3 Karya Budaya Sulteng Ditetapkan Jadi WBTB 2020

17
Rachman Ansyari. (Foto: Istimewa)

Palu, Metrosulawesi.id – Tiga karya budaya Provinsi Sulawesi Tengah ditetapkan oleh Kementerian Pendidikan dan Kebudayaan (Kemdikbud) RI menjadi warisan budaya tak benda (WBTB) Indonesia 2020. Penetapan WBTB se Indonesia dilakukan pada awal Oktober 2020 lalu secara dalam jaringan (daring).

Kabid Kebudayaan, Dinas Pendidikan dan Kebudayaan (Dikbud) Provinsi Sulawesi Tengah, Dr Rachman Ansyari MPd mengatakan, ketiga karya budaya Sulteng yang ditetapkan sebagai WTBB 2020 masing-masing Tampi (rumah adat Kabupaten Poso), Pamonte (tarian adat dari Lembah Palu), dan Dero (tarian rakyat Kabupaten Poso). Kata Rachman hingga kini sudah 12 karya budaya di Sulteng yang ditetapkan WBTB oleh pemerintah pusat. 

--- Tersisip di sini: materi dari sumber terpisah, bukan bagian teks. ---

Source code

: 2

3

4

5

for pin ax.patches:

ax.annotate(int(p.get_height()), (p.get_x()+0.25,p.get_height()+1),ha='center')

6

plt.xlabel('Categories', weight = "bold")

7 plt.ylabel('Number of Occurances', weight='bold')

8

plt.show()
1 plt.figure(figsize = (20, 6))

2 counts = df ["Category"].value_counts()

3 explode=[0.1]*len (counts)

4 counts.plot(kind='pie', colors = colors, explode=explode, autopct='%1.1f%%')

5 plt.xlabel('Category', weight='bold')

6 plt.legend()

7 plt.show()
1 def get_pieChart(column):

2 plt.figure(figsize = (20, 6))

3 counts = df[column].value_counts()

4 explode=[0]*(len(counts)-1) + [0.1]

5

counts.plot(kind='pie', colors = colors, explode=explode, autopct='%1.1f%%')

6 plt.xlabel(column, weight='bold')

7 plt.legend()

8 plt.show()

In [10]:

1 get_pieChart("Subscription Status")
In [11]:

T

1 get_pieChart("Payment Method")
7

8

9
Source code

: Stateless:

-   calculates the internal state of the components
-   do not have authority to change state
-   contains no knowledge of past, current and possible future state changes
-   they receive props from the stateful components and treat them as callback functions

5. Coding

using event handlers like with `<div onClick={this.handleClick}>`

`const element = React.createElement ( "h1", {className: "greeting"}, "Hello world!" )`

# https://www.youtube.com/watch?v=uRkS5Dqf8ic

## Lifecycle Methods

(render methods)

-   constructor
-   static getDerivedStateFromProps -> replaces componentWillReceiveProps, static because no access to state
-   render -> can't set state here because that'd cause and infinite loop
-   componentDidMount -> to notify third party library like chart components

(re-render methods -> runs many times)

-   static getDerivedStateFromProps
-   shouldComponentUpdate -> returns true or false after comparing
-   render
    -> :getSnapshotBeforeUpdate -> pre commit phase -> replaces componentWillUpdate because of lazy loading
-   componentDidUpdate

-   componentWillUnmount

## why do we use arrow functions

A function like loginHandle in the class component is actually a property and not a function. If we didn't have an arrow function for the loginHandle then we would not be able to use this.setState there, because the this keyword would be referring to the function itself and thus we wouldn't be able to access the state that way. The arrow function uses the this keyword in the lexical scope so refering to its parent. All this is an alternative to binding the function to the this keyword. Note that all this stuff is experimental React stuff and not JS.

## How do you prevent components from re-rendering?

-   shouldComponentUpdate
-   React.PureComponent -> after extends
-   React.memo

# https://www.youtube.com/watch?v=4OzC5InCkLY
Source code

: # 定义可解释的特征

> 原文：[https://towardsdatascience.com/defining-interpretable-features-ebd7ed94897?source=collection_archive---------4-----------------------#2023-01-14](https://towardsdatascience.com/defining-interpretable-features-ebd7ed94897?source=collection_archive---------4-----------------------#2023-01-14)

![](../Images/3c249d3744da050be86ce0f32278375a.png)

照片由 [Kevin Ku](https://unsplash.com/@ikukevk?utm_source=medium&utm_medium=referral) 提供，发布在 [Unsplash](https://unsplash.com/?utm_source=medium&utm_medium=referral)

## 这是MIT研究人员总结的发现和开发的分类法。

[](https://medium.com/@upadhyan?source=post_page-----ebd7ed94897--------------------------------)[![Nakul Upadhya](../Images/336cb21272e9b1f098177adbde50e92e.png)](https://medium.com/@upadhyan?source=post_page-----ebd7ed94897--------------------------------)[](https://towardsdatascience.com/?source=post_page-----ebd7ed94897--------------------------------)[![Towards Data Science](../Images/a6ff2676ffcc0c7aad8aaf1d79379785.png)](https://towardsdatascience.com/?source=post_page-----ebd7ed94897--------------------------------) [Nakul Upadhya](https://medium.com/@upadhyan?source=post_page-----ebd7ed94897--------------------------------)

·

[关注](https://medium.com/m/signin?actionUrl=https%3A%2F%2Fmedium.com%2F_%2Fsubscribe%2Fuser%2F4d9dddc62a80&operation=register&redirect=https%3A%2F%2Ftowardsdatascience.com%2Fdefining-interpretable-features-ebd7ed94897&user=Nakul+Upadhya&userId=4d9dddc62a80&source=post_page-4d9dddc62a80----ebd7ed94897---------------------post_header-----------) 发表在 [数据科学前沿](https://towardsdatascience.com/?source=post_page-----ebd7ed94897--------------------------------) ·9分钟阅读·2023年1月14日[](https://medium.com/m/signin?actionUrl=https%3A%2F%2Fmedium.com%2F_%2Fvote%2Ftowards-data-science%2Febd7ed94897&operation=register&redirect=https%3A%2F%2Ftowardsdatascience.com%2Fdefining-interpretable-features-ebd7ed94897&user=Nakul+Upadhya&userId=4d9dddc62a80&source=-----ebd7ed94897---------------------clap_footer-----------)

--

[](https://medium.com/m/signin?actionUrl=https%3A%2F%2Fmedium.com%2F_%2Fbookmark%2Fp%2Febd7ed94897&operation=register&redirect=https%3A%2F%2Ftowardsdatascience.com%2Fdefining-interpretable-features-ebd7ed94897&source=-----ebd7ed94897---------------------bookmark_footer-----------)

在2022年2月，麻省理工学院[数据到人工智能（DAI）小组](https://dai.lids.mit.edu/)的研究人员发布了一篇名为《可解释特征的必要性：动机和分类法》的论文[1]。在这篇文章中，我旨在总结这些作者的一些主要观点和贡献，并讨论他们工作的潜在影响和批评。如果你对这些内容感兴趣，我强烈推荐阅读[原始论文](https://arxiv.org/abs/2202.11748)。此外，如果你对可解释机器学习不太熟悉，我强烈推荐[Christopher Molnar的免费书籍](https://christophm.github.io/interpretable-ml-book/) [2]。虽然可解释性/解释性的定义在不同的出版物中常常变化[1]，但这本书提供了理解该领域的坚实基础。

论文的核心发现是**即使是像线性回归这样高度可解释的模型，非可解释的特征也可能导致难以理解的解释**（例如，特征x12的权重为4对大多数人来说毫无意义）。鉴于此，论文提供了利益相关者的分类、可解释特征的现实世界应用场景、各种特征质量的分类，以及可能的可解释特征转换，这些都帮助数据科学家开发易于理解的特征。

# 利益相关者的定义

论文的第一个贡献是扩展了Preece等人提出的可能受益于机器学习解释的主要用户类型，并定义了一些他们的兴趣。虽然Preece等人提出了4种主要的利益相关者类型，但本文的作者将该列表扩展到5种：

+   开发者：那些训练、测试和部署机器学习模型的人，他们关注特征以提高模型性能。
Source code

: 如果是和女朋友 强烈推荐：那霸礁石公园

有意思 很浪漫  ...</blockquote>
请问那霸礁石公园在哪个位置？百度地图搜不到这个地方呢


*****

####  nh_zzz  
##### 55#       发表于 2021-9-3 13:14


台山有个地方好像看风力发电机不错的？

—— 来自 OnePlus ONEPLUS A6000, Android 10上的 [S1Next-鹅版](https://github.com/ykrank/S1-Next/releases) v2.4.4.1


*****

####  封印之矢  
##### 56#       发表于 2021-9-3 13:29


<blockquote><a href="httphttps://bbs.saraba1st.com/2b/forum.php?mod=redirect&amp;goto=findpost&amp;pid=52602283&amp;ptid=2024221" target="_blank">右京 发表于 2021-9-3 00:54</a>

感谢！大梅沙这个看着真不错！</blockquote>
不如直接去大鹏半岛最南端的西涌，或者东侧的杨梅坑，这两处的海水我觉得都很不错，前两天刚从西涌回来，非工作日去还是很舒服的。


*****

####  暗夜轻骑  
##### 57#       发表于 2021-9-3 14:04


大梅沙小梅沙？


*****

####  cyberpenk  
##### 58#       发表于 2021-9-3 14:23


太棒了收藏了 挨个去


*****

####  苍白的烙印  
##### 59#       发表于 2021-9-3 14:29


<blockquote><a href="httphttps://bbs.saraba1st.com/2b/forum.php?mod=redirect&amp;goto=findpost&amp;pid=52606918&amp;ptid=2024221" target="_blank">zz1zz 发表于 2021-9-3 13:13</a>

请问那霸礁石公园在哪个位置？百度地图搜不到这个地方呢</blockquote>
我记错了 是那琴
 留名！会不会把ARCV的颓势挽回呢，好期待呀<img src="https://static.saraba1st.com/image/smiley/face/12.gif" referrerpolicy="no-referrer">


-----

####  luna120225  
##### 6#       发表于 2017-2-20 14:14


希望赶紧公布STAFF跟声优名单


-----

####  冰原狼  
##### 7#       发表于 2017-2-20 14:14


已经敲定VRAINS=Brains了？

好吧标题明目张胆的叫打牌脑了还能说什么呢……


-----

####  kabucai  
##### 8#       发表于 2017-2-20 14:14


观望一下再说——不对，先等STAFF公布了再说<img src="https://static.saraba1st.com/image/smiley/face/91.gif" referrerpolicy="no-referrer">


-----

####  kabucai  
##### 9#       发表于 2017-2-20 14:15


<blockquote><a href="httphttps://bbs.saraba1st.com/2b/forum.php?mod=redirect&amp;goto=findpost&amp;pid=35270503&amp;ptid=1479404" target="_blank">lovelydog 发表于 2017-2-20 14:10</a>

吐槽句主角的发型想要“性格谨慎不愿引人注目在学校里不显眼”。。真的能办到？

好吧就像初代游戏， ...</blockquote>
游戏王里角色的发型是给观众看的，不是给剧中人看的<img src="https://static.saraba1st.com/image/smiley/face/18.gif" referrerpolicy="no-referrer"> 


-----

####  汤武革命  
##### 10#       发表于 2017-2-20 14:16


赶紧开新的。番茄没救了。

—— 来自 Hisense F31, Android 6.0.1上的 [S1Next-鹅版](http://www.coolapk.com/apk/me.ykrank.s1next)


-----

Menurut catatan, karya budaya Sulteng yang diganjar WBTB oleh pemerintah pusat sejak tahun 2015. Karya budaya itu masing-masing Kain Tenun Donggala (Donggala), Upacara Adat Melabot Tumpe (Banggai), Padungku (Poso), Kaledo (Donggala), Kakula (Palu), Dade Ndate (Palu), Modulu-dulu (Poso), Nobalia (Lembah Palu), Guma (Lembah Palu), Lalove (Lembah Palu), Torompio (Poso), Vaino (Lembah Palu).

Rachman mengatakan, di tahun 2020 Pemprov Sulteng melalui Dinas Dikbud Sulteng mengusulkan 11 karya budaya ke panitia penetapan WBTB Indonesia 2020. Namun dalam sidang penetepan secara daring hanya 3 karya budaya yang ditetapkan sebagai WBTB. 

Menurutnya, karya budaya lainnya belum berhasil lolos karena beberapa sebab. Antara lain, belum adanya dokumen kajian pendukung dari pemerintah kabupaten tentang karya budaya yang diusulkan. Beberapa contoh karya budaya yang belum didukung dokumen kajian seperti alat musik Geso Geso dari Morowali Utara, Perkawinan adat Poi Tambi dari Bada (Poso), Souraja (Palu), dan Tari Ende dari Poso. 

Rachman menyarankan pemerintah kabupaten melibatkan kalangan perguruan tinggi untuk membuat dokumen kajian terhadap karya budaya daerah.

”Hal ini penting sebagai informasi kepada masyarakat tentang keberadaan karya budaya itu,” katanya.

Dia menambahkan, selain penetapan WBTB pemerintah pusat juga diharapkan adanya kegiatan pelestarian terhadap karya budaya yang telah ditetapkan sebagai WBTB.